**SET EXERCISE 1**
Write out the fourteen records with their times, word for word and line by line, leaving out the pictures.

## Begin SELECTION

I would like to do a left_join(df1, df2)
based on fuzzy matches.
My df1
is 100k rows big and my df2
is 25k rows big.
Basically I would like to calculate the string similarity with jaro winkler method
between the join_colum
of the two data frames. So this would be 100k * 25k comparisons.
I would like to have one match only and not multiple. So I am aiming for taking the match with the highest string similarity. In addition to that I would like to join only if the jaro winkler string similarity is at least 0.8 (let's assume this condition is fulfilled in my made up example).
I tried to show how the input looks like and what I would like to have as an output, however I am struggeling with the actual realization due to the size of my data frames. I already tried with functions from the fuzzyjoin library but I am running into memory issues. I also tried with the amatch function from the strindist package but I was not able to make it work.
These two solutions I could not adjust to solve my problem: fuzzy LEFT join with R, fuzzy outer join/merge in R
library(tidyverse)
df1 <- data.frame(
id = c(1, 2, 3, 4, 5, 6, 7, 8, 9, 10),
join_column = c("alice123burgerstorechicago", "alicewonderland",
"bubbletea45london", "blueonion",
"chandle34song", "crazyjoeohio",
"donaldduckshop123", "dartcommunitygermany",
"evergreen78hall", "exittheroom15florida"))
df2 <- data.frame(
id = c(15, 16, 18, 20),
join_column = c("aliceburgerstorechicag",
"bubbletealndon",
"crazyjoeohio178",
"exittheroom25florid"))
pre_target <- df1
target <- pre_target %>%
mutate(joined_with_id = c(15, NA, 16, NA, NA, 18, NA, NA, NA, 20),
joined_with_string = c("aliceburgerstorechicag", NA,
"bubbletealndon", NA, NA,
"crazyjoeohio178", NA, NA, NA,
"exittheroom25florid"))

## End SELECTION
## Begin INFORMATION SUPPLIED

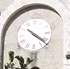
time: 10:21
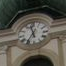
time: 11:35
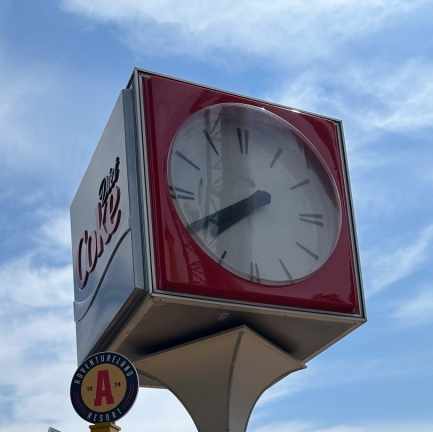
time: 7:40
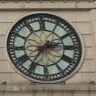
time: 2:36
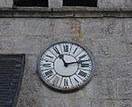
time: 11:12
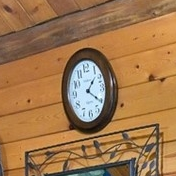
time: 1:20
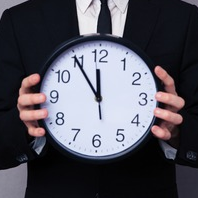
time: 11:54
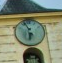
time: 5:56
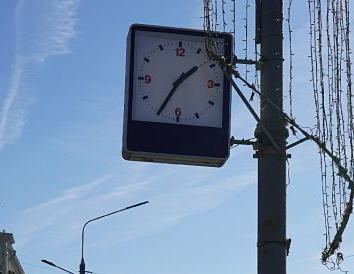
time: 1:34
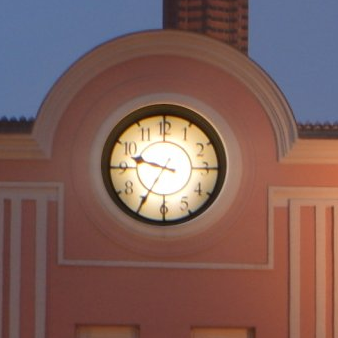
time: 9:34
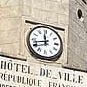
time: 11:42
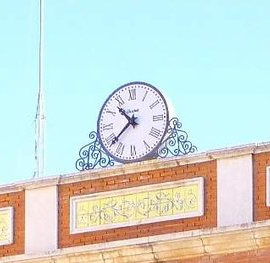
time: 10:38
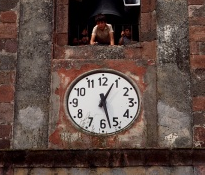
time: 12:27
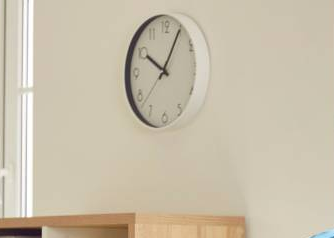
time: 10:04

## End INFORMATION SUPPLIED

**SET EXERCISE 2**
Answer these about the fuzzy-join post:
(a) How many rows does df1 have?
(b) What is the minimum Jaro-Winkler similarity required for a join?
(c) Which id in df2 belongs to the join_column value "bubbletealndon"?

**EXERCISE OUTPUT 1**
time: 10:21
time: 11:35
time: 7:40
time: 2:36
time: 11:12
time: 1:20
time: 11:54
time: 5:56
time: 1:34
time: 9:34
time: 11:42
time: 10:38
time: 12:27
time: 10:04

**EXERCISE OUTPUT 2**
(a) 100k rows.
(b) 0.8.
(c) 16.